© Doc. Benevello
L’enjeu sanitaire que représente la qualité de l’air que nous respirons dans les bâtiments n’est aujourd’hui plus discuté. Les conséquences économiques ont même été chiffrées à plusieurs milliards d’euros annuellement pour la France, pour seulement six polluants. Cependant, compte tenu du nombre de sources possibles de substances chimiques du fait de la diversité des constructions, des produits et des usages, comment identifier de façon la plus exhaustive possible celles auxquelles sont exposés les occupants, afin d’orienter l’action et la prévention ?
Dès sa création en 2001, l’Observatoire de la qualité de l’air intérieur [OQAI] a engagé une hiérarchisation des polluants pouvant être présents dans les logements. Ce travail a abouti à dresser une première liste de polluants prioritaires. Des connaissances nouvelles ont ensuite permis d’y ajouter d’autres substances, notamment les composés organiques semi-volatils (COSV). De par leurs propriétés physicochimiques, ces substances non seulement s’évaporent dans l’air, mais se déposent sur les surfaces, dont la peau humaine. Parmi elles, on peut citer les phtalates, utilisés dans les matériaux plastiques, des composés à base de brome utilisés comme retardateurs de flamme dans le mobilier rembourré, les textiles et les appareils électroniques ; ou encore le bisphénol-A, plus connu pour sa présence dans les biberons et boîtes de conserve. Même si certains COSV sont aujourd’hui interdits, ils peuvent encore être présents dans les bâtiments. C’est le cas des polychlorobiphényles, composant les joints d’étanchéité dans les années 1970, et du lindane, largement utilisé pour le traitement des charpentes en bois.

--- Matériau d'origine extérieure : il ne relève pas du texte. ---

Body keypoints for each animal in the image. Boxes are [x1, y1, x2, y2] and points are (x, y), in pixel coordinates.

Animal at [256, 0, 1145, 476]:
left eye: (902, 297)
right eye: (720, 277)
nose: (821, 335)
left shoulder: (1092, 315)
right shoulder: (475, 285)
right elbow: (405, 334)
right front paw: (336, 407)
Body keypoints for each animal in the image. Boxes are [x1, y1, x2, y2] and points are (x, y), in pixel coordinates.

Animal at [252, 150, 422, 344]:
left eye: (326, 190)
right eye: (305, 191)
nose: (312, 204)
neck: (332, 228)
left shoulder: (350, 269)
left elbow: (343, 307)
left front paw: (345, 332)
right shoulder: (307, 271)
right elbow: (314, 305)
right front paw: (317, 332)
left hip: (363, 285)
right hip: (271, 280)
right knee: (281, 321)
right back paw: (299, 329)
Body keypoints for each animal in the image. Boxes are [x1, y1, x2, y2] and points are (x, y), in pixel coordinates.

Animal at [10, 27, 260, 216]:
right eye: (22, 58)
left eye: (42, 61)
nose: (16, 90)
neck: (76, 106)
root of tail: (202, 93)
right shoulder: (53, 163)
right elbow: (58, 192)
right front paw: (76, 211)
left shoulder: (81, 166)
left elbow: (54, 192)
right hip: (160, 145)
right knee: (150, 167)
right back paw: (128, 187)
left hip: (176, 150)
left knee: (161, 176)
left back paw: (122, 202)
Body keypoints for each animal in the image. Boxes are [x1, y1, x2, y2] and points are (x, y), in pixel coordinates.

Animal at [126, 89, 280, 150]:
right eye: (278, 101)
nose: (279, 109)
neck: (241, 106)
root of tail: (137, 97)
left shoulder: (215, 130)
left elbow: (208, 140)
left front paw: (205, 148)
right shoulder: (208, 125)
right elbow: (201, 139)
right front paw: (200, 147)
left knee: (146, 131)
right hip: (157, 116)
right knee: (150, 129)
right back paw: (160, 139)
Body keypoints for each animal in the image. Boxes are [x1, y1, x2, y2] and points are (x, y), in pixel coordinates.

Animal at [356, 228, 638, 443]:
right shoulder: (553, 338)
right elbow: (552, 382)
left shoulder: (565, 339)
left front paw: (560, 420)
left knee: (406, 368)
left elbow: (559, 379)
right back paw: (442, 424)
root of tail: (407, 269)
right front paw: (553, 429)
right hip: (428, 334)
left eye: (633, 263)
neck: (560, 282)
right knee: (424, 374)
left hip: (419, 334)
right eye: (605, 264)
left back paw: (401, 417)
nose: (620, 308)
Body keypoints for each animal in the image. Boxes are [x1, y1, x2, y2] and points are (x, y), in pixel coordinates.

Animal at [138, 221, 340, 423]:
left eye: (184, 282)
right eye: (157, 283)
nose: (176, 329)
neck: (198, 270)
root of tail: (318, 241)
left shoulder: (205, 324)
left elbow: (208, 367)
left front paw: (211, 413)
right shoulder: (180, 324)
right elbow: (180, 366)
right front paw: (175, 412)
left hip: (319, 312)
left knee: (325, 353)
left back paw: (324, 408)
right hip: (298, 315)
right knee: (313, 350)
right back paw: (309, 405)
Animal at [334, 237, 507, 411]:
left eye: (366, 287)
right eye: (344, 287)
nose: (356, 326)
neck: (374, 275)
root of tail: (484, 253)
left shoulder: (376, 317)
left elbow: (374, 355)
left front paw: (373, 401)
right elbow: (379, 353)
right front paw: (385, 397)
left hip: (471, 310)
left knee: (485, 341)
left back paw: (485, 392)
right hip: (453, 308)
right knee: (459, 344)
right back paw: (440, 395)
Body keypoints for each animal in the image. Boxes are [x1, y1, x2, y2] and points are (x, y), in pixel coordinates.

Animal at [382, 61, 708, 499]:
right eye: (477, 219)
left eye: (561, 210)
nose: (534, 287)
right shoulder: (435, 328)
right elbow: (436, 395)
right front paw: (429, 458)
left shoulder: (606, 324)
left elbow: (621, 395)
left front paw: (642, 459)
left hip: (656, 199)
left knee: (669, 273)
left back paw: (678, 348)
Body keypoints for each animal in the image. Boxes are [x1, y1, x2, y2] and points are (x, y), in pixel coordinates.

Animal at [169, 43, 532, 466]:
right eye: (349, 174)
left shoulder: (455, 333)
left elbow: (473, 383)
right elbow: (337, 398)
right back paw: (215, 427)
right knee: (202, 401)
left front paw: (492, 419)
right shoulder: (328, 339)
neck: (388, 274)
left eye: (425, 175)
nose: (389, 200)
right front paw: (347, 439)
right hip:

Fort de la connaissance de ces molécules, de leurs usages possibles dans les bâtiments et des effets toxiques de la plupart d’entre elles, l’OQAI a analysé des prélèvements d’air réalisés dans un échantillon représentatif de logements, avec l’appui de l’École des hautes études en santé publique. Les résultats ont été rendus publics en juin. Ils montrent que sur les 66 substances recherchées, plus de la moitié - 35 exactement - sont présentes dans l’air d’au moins un logement français sur deux. Certaines, comme les phtalates, sont détectées dans presque tous les logements. Les concentrations sont faibles, voire très faibles. Cependant, des expositions chroniques à de très faibles doses peuvent entraîner le développement à long terme de maladies comme le cancer. Ces résultats appellent donc à la poursuite des recherches.
Dès lors, comment identifier les substances à rechercher ? Du fait de leur toxicité, certaines de celles mesurées par l’OQAI ont été remplacées par d’autres par les fabricants. En l’absence d’informations sur les substances entrant dans la composition des matériaux et produits, il est impossible d’anticiper les émissions potentielles et les concentrations qui en résultent dans l’air des bâtiments. La réglementation européenne sur les substances chimiques est très poussée, mais le recensement des utilisations et de l’exposition des populations n’est pas exhaustif. La mesure des concentrations dans l’air des bâtiments reste donc indispensable. Encore faut-il que les substances à rechercher soient identifiées pour pouvoir être analysées…
La qualité sanitaire est une composante de toutes les certifications environnementales des bâtiments dans le monde. Pour qu’elle prenne une dimension à la mesure des enjeux, des progrès restent à faire en matière de traçabilité des contenus des produits intégrés ou utilisés dans les bâtiments. D’autant que des outils existent, comme la maquette numérique qui devrait permettre de rassembler l’information relative aux produits de construction. Et ainsi participer à la prévention des crises sanitaires dans les espaces de vie.